もっと幸せな思い出がきっかけだと思っていた。
いや、もしかしたら爽太にとっては、苦しい記憶の中に僅かにあった、楽しい思い出の一つなのかもしれないが、聞かないほうがよかったかなと、亜梨明は好物になった理由を知り、後悔する。
相槌を打つことも出来ないまま歩き続けていると、爽太の手が彼の顔元に伸び、鼻と顔の僅かな隙間に指を引っ掛けた。
「ふぅ……」
マスクをずらすと同時に、爽太は歩みを止めて、深く息を吸った。
「……やっぱり、マスクは苦しいね……」
「えっ?」
爽太は、学校で食事以外絶対に外さなかったマスクを完全に取り払うと、へらりとした笑みを亜梨明に向けた。
「……実は僕、マスク大嫌いなんだよね……」
「あ、私も!予防しなきゃいけないのはわかってるけど、苦しいし、落ち着かなくて――……あっ!」
もらっておいて、うっかり『私も』だと口を滑らせてしまったことに気付き、亜梨明は思わずマスクの上から、両手で口を塞ぐ。
「あっはは!」
爽太は何も気にしないように軽やかに笑うと、「亜梨明も外せば?」と言った。
「今、僕ら以外誰も歩いてないし」
「うん……」
爽太に促され、亜梨明もマスクを顎元にずらす。
スーッと大きく深呼吸をすると、ひんやりした秋の空気が体の中に入り込んだ。
意外に冷たくて、勢いよく吸えば肺に沁みて咳込んでしまいそうだったので、亜梨明はゆっくりと、それをもう一度吸い込み、静かに息を吐く。
「はぁ~……空気が新鮮でおいしい……」
亜梨明が息を吐きだしながら言うと、爽太は「わかる」と言って、亜梨明と同じように深呼吸した。

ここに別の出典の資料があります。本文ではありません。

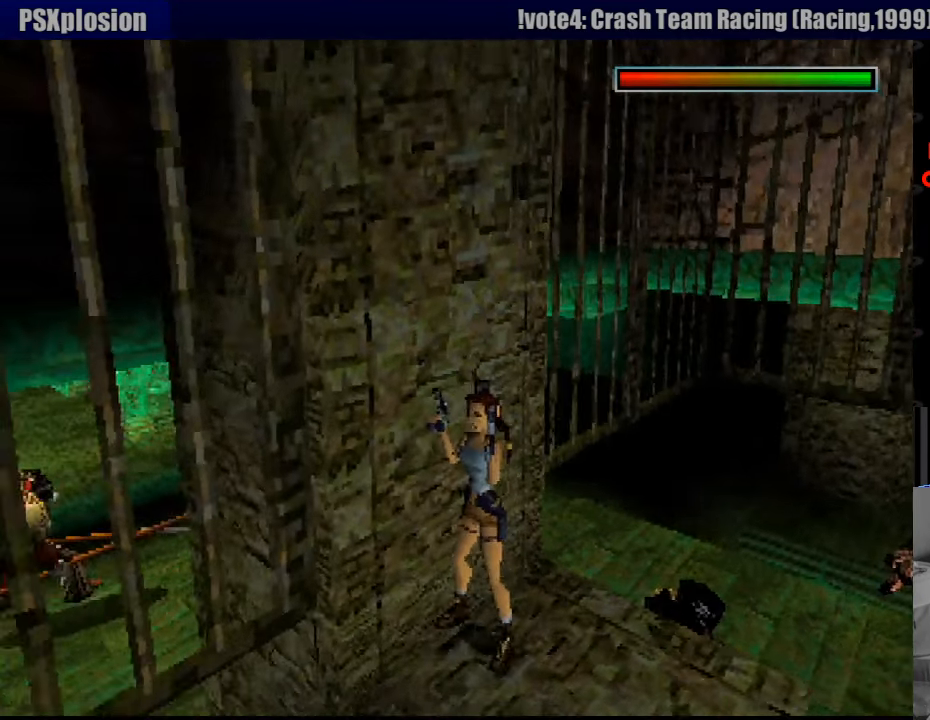
{"buttons": ["CROSS"], "events": []}
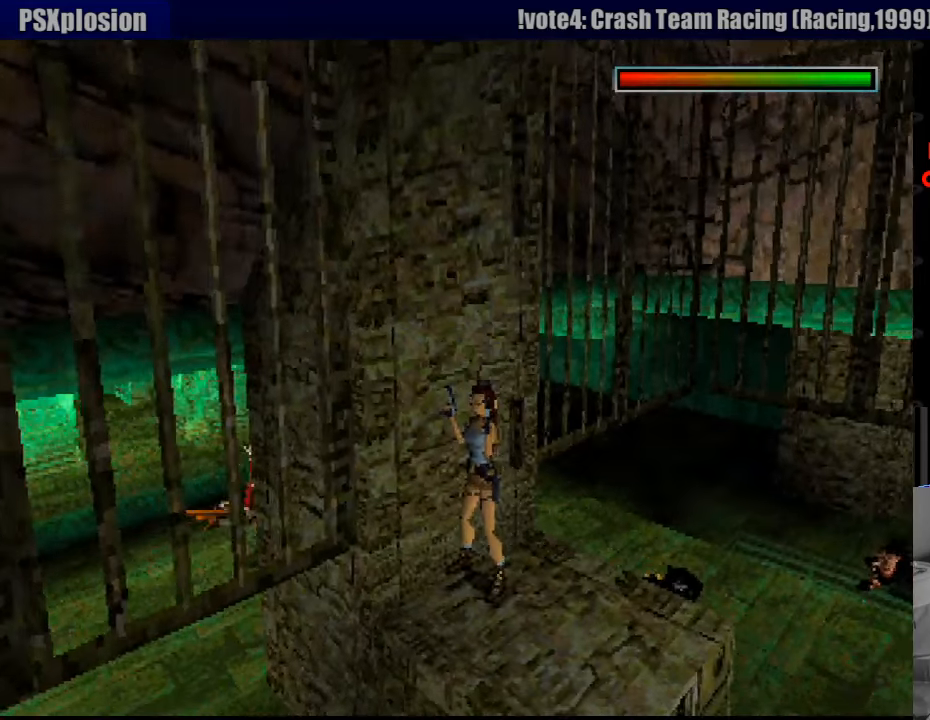
{"buttons": ["CROSS", "DPAD_LEFT"], "events": [[17, "DPAD_LEFT", "down"], [83, "CIRCLE", "down"], [100, "CIRCLE", "up"]]}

「……僕、病気の時のこともあって、寒い季節は今でも苦手なんだけど、マスクを外して、透明な空気を感じるこの瞬間だけは、少し好きかなって思っちゃうんだよね」
「おかしいね」と、柔和な笑み浮かべる爽太を見て、亜梨明も笑った。
亜梨明も同じようなことを思ったからだ。
家まで送り届けてもらった亜梨明は、彼に手を振った後、もう一度ゆっくり深呼吸した。
鈍く淡い日の中を歩く爽太の姿を、愛おしく思いながら。